Преподаванием Иосиф зарабатывал на жизнь, но относился к нему не слишком серьезно, особенно вначале – ему странно было очутиться в таком положении. Его выдвигали на разные гранты, и он их получал – от Фонда Гуггенхайма, от Фонда Макартуров, но постоянной его работой с 1972 года и до смерти было преподавание. Он не всегда исполнял ее добросовестно. Сьюзен Сонтаг видела, как он приходил в аудиторию неподготовленным и импровизировал; другие рассказывали, что иногда от него пахло крепкими напитками. Любил он и передернуть: заставлял студентов прочесть слабое стихотворение Йейтса, а потом сильное стихотворение Одена, чтобы показать, кто из них лучше. Обширное знание поэзии и горячая преданность ей выручали его даже в трудных ситуациях. Он являл собой образец того, с чем редко встречались эти студенты, – размышляющего вслух поэтического гения.

———

Выведите целиком приведенный фрагмент о преподавательской работе Иосифа, не меняя в нем ни слова и ни одного знака.

_Записи данных_
———

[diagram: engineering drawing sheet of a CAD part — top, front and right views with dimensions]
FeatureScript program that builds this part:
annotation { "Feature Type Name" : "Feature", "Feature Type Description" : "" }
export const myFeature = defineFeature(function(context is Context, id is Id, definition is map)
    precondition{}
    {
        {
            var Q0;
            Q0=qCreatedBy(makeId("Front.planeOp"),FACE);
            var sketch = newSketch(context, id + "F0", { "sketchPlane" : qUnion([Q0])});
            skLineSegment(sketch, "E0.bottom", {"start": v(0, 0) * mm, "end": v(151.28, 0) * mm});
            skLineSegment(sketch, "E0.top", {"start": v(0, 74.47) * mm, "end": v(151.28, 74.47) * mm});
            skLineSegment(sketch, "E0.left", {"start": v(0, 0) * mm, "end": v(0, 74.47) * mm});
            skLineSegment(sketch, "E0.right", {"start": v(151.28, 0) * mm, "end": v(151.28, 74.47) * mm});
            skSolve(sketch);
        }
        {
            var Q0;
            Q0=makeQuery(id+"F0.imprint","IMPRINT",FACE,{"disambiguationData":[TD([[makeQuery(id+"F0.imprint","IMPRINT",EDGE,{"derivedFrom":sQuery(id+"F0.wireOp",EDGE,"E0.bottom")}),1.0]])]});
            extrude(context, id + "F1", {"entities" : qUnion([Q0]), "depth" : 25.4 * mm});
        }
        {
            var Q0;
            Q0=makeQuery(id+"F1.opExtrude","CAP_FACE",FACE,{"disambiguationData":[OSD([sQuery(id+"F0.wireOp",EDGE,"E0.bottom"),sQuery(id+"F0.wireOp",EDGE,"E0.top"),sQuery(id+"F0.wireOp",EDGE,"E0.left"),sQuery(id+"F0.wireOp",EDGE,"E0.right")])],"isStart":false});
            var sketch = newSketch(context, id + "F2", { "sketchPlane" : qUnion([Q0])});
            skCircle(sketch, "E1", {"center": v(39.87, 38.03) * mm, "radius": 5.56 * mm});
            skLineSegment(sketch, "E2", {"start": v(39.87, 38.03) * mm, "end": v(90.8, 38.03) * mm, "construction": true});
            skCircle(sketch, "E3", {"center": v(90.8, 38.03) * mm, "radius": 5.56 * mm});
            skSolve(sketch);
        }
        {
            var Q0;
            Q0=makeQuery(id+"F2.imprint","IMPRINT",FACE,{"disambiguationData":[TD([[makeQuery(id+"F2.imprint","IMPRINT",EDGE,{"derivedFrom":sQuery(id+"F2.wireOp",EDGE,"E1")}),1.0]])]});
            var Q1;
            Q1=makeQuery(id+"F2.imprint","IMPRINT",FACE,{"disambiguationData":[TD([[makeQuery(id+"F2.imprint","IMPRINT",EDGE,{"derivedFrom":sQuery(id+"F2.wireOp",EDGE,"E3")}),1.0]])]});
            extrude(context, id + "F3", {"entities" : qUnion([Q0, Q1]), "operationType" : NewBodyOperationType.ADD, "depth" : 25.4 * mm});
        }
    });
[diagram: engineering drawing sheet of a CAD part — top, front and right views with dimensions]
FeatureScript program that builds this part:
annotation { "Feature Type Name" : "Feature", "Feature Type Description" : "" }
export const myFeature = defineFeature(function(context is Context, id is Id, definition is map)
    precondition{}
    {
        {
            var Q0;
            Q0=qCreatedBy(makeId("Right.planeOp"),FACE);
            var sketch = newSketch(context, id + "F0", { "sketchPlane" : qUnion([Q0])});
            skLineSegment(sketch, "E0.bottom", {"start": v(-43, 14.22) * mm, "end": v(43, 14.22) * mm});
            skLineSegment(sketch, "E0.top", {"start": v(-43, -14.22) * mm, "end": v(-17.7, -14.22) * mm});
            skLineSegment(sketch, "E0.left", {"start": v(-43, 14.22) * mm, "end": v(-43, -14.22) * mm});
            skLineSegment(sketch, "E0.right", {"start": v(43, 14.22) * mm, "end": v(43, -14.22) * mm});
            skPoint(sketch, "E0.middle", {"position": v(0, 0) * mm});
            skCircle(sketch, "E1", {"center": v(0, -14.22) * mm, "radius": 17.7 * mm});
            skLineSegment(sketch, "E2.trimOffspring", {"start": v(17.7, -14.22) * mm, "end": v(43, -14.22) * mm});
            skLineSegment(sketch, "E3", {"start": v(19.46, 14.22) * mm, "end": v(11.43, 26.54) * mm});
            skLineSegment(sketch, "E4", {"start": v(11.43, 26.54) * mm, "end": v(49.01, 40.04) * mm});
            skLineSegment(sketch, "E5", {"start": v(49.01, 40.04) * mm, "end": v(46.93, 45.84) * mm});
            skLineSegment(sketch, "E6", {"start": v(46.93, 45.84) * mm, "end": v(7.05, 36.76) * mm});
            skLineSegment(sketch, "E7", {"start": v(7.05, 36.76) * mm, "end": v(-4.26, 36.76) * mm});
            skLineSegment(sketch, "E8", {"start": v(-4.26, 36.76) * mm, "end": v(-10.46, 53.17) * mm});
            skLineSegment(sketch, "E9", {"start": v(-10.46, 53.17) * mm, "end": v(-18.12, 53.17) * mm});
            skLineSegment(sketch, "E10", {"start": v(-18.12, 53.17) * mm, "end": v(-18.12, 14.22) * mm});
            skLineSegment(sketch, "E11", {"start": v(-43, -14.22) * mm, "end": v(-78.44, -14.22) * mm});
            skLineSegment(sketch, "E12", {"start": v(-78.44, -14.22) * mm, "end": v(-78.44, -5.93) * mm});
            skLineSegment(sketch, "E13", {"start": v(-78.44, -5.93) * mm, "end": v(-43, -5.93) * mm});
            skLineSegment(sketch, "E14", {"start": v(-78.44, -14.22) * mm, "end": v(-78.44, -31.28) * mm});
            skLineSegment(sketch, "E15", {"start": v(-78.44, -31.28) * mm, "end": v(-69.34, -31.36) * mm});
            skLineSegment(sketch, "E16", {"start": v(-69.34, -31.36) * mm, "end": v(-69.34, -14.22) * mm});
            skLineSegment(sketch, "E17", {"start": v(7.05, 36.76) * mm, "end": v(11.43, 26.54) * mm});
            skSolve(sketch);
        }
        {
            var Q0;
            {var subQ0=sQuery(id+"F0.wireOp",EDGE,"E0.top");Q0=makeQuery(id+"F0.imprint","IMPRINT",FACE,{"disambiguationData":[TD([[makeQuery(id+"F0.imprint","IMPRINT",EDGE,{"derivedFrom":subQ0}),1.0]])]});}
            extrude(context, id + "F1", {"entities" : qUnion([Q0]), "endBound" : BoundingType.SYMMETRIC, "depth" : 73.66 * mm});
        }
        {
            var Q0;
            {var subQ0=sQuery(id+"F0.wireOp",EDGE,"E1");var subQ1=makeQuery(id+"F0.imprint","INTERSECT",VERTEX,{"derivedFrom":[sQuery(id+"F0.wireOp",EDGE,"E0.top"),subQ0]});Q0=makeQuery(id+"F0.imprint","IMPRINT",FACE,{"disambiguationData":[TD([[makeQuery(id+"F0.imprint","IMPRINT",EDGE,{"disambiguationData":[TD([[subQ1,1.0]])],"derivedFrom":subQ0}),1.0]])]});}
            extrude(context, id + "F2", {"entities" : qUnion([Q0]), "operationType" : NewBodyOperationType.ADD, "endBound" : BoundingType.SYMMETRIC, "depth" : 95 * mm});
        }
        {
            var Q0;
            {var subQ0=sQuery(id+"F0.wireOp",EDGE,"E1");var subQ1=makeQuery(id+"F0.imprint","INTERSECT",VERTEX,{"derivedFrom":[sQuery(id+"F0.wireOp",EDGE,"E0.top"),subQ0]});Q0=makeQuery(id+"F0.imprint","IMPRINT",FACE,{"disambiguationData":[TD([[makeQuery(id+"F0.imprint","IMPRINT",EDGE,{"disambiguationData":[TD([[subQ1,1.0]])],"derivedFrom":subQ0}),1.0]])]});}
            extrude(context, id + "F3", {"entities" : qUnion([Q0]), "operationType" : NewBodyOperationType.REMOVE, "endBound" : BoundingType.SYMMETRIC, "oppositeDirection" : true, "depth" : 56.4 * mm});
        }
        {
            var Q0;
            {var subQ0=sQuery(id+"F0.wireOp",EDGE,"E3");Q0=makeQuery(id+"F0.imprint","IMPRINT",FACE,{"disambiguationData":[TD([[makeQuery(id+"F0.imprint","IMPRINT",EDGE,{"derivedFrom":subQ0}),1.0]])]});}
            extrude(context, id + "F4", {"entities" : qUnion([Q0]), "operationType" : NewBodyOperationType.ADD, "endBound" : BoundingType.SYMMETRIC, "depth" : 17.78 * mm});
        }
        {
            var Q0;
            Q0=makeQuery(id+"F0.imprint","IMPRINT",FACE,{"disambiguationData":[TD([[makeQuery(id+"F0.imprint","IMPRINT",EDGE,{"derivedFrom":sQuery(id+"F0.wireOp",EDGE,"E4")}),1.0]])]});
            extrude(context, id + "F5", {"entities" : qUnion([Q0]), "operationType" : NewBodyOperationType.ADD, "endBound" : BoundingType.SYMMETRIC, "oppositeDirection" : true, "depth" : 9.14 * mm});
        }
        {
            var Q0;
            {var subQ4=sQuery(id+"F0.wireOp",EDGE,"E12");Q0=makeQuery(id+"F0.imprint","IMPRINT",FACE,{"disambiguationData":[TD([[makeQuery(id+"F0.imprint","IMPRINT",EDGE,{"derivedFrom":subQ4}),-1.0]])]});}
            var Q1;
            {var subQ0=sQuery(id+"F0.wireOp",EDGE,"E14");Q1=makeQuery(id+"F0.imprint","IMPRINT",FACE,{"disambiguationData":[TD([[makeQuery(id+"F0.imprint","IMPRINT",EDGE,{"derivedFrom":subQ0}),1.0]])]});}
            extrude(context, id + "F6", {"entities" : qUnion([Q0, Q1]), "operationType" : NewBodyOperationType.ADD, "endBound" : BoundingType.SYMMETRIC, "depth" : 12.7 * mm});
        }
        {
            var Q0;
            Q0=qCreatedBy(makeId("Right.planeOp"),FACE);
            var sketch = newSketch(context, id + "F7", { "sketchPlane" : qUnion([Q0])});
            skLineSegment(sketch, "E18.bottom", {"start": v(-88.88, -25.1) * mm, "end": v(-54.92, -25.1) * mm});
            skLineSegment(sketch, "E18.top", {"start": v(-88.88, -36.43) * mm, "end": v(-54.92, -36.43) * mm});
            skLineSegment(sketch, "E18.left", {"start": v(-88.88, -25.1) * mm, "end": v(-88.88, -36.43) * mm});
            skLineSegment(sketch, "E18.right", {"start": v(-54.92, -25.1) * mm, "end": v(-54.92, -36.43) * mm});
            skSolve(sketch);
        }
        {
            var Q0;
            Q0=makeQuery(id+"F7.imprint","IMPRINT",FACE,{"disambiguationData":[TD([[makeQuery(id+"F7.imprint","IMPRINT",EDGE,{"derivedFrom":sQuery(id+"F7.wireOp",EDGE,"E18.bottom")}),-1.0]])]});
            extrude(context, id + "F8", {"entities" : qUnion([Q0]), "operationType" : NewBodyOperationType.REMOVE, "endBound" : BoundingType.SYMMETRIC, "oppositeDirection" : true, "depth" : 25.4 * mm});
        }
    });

———

_Результат задания_
Преподаванием Иосиф зарабатывал на жизнь, но относился к нему не слишком серьезно, особенно вначале – ему странно было очутиться в таком положении. Его выдвигали на разные гранты, и он их получал – от Фонда Гуггенхайма, от Фонда Макартуров, но постоянной его работой с 1972 года и до смерти было преподавание. Он не всегда исполнял ее добросовестно. Сьюзен Сонтаг видела, как он приходил в аудиторию неподготовленным и импровизировал; другие рассказывали, что иногда от него пахло крепкими напитками. Любил он и передернуть: заставлял студентов прочесть слабое стихотворение Йейтса, а потом сильное стихотворение Одена, чтобы показать, кто из них лучше. Обширное знание поэзии и горячая преданность ей выручали его даже в трудных ситуациях. Он являл собой образец того, с чем редко встречались эти студенты, – размышляющего вслух поэтического гения.